Dans un contexte de refonte de la politique de la ville – géographie prioritaire et contrats urbains de cohésion sociale – et en cette année du dixième anniversaire de la loi SRU, l’Association des communautés urbaines de France (ACUF), l’Association des maires des grandes villes de France (AMGVF) et l’Association des maires ville et banlieue de France (AMVBF) ont engagé une réflexion commune autour des solidarités territoriales et urbaines.

Nous souhaitons proposer, sur la base de nos expériences et réflexions locales, un manifeste pour une réforme efficace et fédératrice de la politique de la ville autour de huit orientations stratégiques.

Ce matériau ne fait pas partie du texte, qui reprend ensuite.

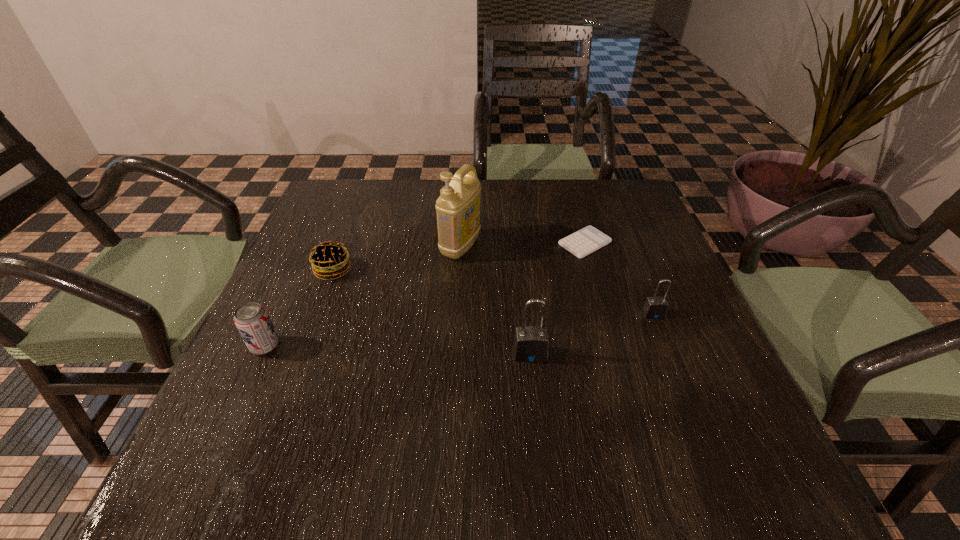
The height and width of the screenshot is (540, 960). I want to click on vacant spot to place a padlock on the left, so click(382, 402).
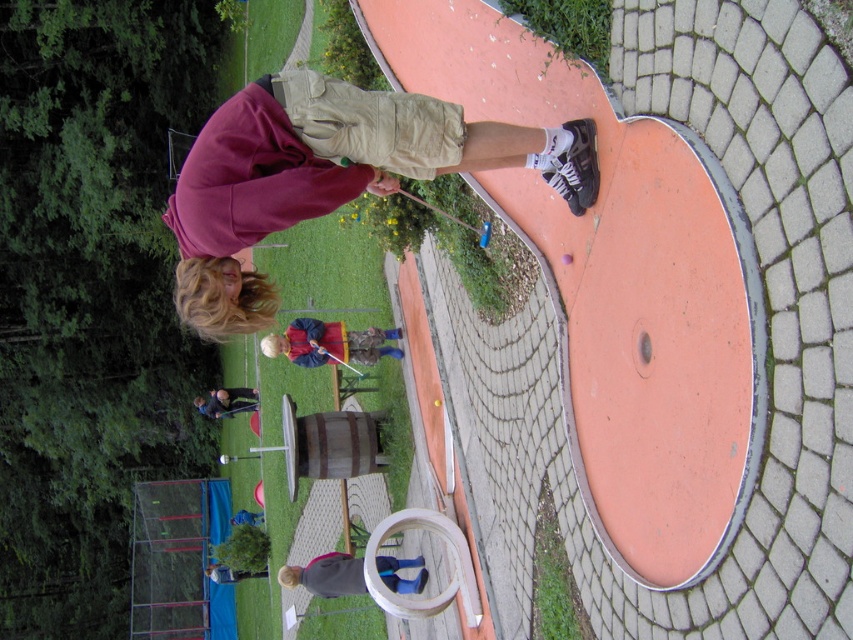
Is maroon fleece jacket at upper left further to camera compared to dark gray sweater at lower center?

No, maroon fleece jacket at upper left is in front of dark gray sweater at lower center.

Which is in front, point (399, 161) or point (310, 584)?

Point (399, 161) is more forward.

Is point (242, 88) farther from camera compared to point (331, 592)?

Yes, it is behind point (331, 592).

At what (x,y) coordinates should I click in order to perform the action: click on maroon fleece jacket at upper left. Please return your answer as a coordinate pair (x, y). The image size is (853, 640). Looking at the image, I should click on (329, 176).

Is maroon fleece jacket at upper left below matte blue shirt at center?

Actually, maroon fleece jacket at upper left is above matte blue shirt at center.

Between maroon fleece jacket at upper left and matte blue shirt at center, which one appears on the right side from the viewer's perspective?

From the viewer's perspective, maroon fleece jacket at upper left appears more on the right side.

What do you see at coordinates (329, 176) in the screenshot?
I see `maroon fleece jacket at upper left` at bounding box center [329, 176].

Find the location of a particular element. maroon fleece jacket at upper left is located at coordinates (329, 176).

Is matte blue shirt at center further to the viewer compared to dark gray sweater at lower center?

That is True.

Is point (364, 353) positioned in front of point (381, 570)?

No, it is not.

Between point (339, 324) and point (380, 577), which one is positioned in front?

Point (380, 577) is more forward.

This screenshot has height=640, width=853. I want to click on matte blue shirt at center, so click(x=329, y=342).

Pourquoi nous sommes attachés à la politique de la ville. Elle a enrayé la dégradation des quartiers dans un contexte économique et social de plus en plus tendu. Situation qui, selon le dernier rapport de l’Observatoire national des zones urbaines sensibles (ONZUS), se stabilise ou s’améliore légèrement, même si certains écarts continuent de se creuser avec le reste des agglomérations. Avant les autres, la politique de la ville a su s’adapter aux différences du tissu local, notamment en Ile- de-France, et innover : diagnostics partagés, expertises pluridisciplinaires, transversalité, évaluation, contractualisation et concertation font désormais partie intégrante de l’action publique.

Pourquoi elle n’a pas donné tous les effets attendus. Parce qu’elle a été chargée de répondre seule à des problèmes localisés dans nos agglomérations mais d’origine et de portée mondiales : désindustrialisation et délocalisations économiques, pérennisation d’un haut niveau de chômage, migrations démographiques. Et cela avec des moyens et des dispositifs inadaptés à ces mutations.

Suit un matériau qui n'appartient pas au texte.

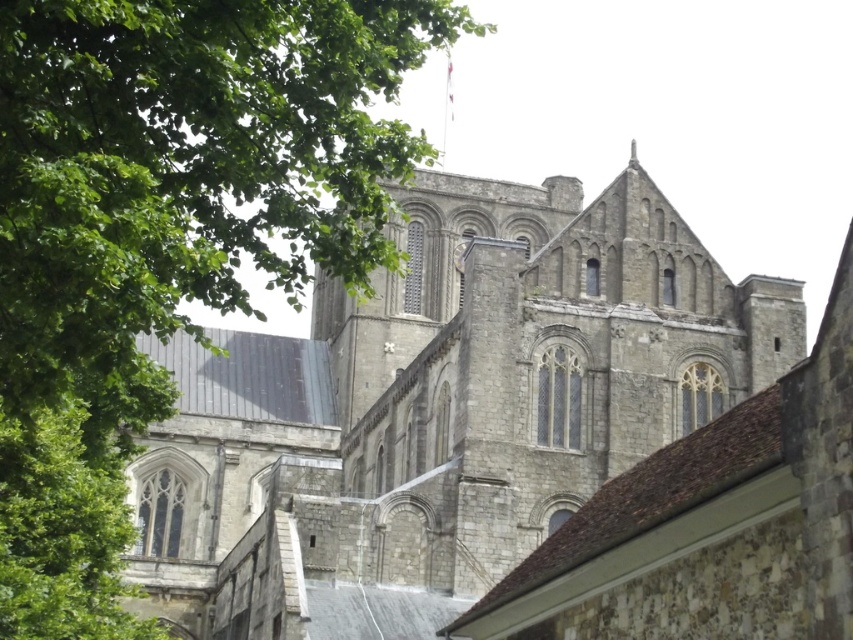
You are standing in a plaza and want to take a photo of the stone church at center. If your camera has a maximum focus range of 50 meters, will you need to move closer to capture the church clearly?

The stone church at center is 52.65 meters away from the camera. Since the camera can only focus up to 50 meters, you need to move closer to ensure the stone church at center is within the focus range.

You are standing in front of the historic stone building and want to walk from point A to point B. Point A is at coordinate point (639, 227) and point B is at coordinate point (102, 506). Considering the spatial relationship between these two points, which direction should you move to reach point B from point A?

To reach point B at coordinate point (102, 506) from point A at coordinate point (639, 227), you should move towards the lower right direction since point B is located at a lower y coordinate and higher x coordinate compared to point A.

You are standing in a historic town square and see the point marked at coordinate (x=440, y=410). What does this point indicate?

The point at coordinate (x=440, y=410) indicates the stone church at center.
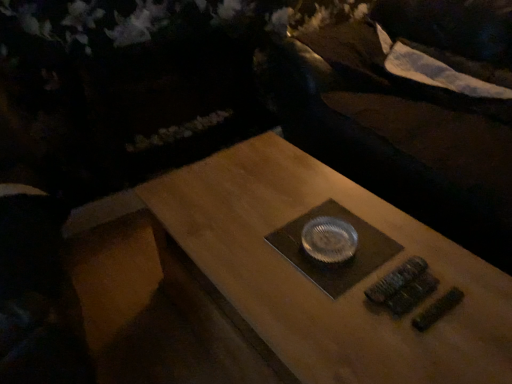
Question: Should I look upward or downward to see wooden table at center?

Choices:
 (A) down
 (B) up

Answer: (A)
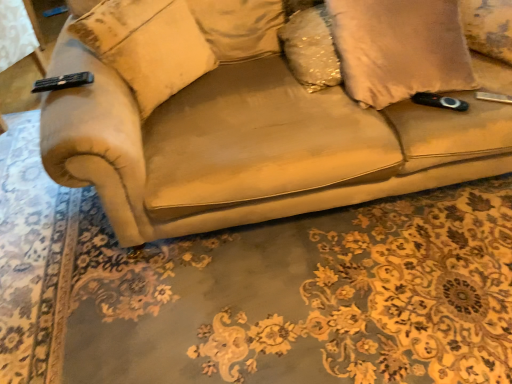
Question: Is suede-like beige pillow at right, which is counted as the second pillow, starting from the right, bigger or smaller than suede-like beige pillow at upper right, which ranks as the 1th pillow in right-to-left order?

Choices:
 (A) small
 (B) big

Answer: (B)

Question: Is suede-like beige pillow at right, positioned as the 3th pillow in left-to-right order, inside the boundaries of suede-like beige pillow at upper right, which ranks as the 1th pillow in right-to-left order, or outside?

Choices:
 (A) outside
 (B) inside

Answer: (A)

Question: Considering the real-world distances, which object is closest to the suede-like beige pillow at upper right, which ranks as the 1th pillow in right-to-left order?

Choices:
 (A) sparkly gold pillow at upper center, the second pillow positioned from the left
 (B) suede-like beige pillow at right, which is counted as the second pillow, starting from the right
 (C) beige fabric pillow at left, which is the first pillow in left-to-right order

Answer: (B)

Question: Considering the real-world distances, which object is farthest from the beige fabric pillow at left, positioned as the fourth pillow in right-to-left order?

Choices:
 (A) suede-like beige pillow at upper right, which ranks as the 1th pillow in right-to-left order
 (B) suede-like beige pillow at right, positioned as the 3th pillow in left-to-right order
 (C) sparkly gold pillow at upper center, which ranks as the third pillow in right-to-left order

Answer: (A)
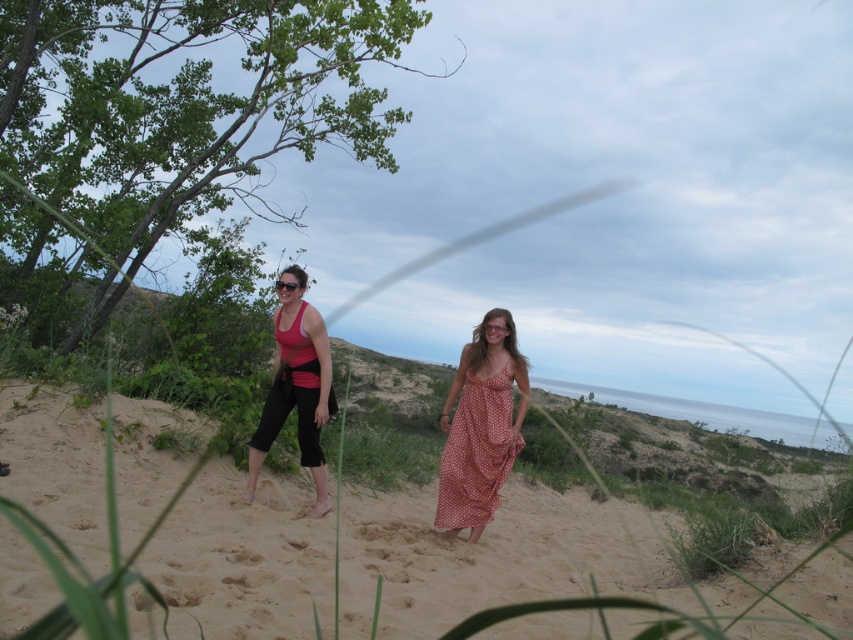
In the scene shown: Is beige sandy beach at center to the left of polka dot fabric dress at center from the viewer's perspective?

Yes, beige sandy beach at center is to the left of polka dot fabric dress at center.

Who is higher up, beige sandy beach at center or polka dot fabric dress at center?

polka dot fabric dress at center is higher up.

Does point (440, 596) come closer to viewer compared to point (482, 449)?

Yes, it is in front of point (482, 449).

Locate an element on the screen. Image resolution: width=853 pixels, height=640 pixels. beige sandy beach at center is located at coordinates (492, 557).

Who is more forward, [276,330] or [486,324]?

Positioned in front is point [486,324].

Does matte pink tank top at center lie behind transparent plastic goggles at center?

No, matte pink tank top at center is in front of transparent plastic goggles at center.

Locate an element on the screen. matte pink tank top at center is located at coordinates (296, 394).

Identify the location of matte pink tank top at center. (296, 394).

Is beige sandy beach at center wider than matte black sunglasses at center?

In fact, beige sandy beach at center might be narrower than matte black sunglasses at center.

The image size is (853, 640). Describe the element at coordinates (492, 557) in the screenshot. I see `beige sandy beach at center` at that location.

The image size is (853, 640). What do you see at coordinates (492, 557) in the screenshot?
I see `beige sandy beach at center` at bounding box center [492, 557].

Locate an element on the screen. The width and height of the screenshot is (853, 640). beige sandy beach at center is located at coordinates (492, 557).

Pourquoi le moment est venu d’une réforme ambitieuse. La crise financière a réhabilité l’intervention politique dans l’économie tandis que le secteur public et la protection sociale sont apparus comme des facteurs de robustesse. Par ailleurs, les exigences du développement durable donnent à la politique de la ville une nouvelle légitimité. Enfin, alors que la première génération de CUCS arrive à échéance, les collectivités se trouvent confrontées à la révision générale des politiques publiques, à la réforme territoriale et à celle des finances locales avec la suppression de la taxe professionnelle et un nouveau système annoncé de péréquation (DSU notamment).

La réforme de la politique de la ville doit, selon nous, intégrer les principes suivants :

• le partenariat de tous les acteurs impliqués dans la politique de la ville – Etat, communes, EPCI, départements, régions, bailleurs sociaux, associations -, car la concentration des difficultés implique celle des moyens d’actions, en particulier en Ile-de-France où la carte intercommunale reste à compléter.

• l’engagement solidaire de l’Etat aux côtés des pouvoirs locaux, qui doit mobiliser toutes ses politiques de droit commun, pour faire de la politique de la ville un levier démultiplicateur,

• la lisibilité, la stabilité des règles contractuelles, procédures et moyens, la fragilité des situations locales exigeant un cadre d’action consolidé et une claire répartition des rôles,

• la garantie de ressources aux collectivités les plus pauvres, selon l’objectif de péréquation financière affirmé par la Constitution,

• la poursuite de la rénovation urbaine et de son financement, avec programmation d’un « ANRU 2 » dès 2012,

• l’intégration de la politique de la ville au cœur des projets de développement durable des communes et intercommunalités, qui articule un renouvellement urbain à haute valeur ajoutée environnementale avec une stratégie de cohésion sociale multisectorielle : formation, insertion, emploi, économie solidaire et développement, logement, mobilité, éducation, santé, prévention, action culturelle, etc.

Nous invitons le gouvernement à prendre en compte ces propositions et à associer étroitement les élus locaux à la refondation de la politique de la ville.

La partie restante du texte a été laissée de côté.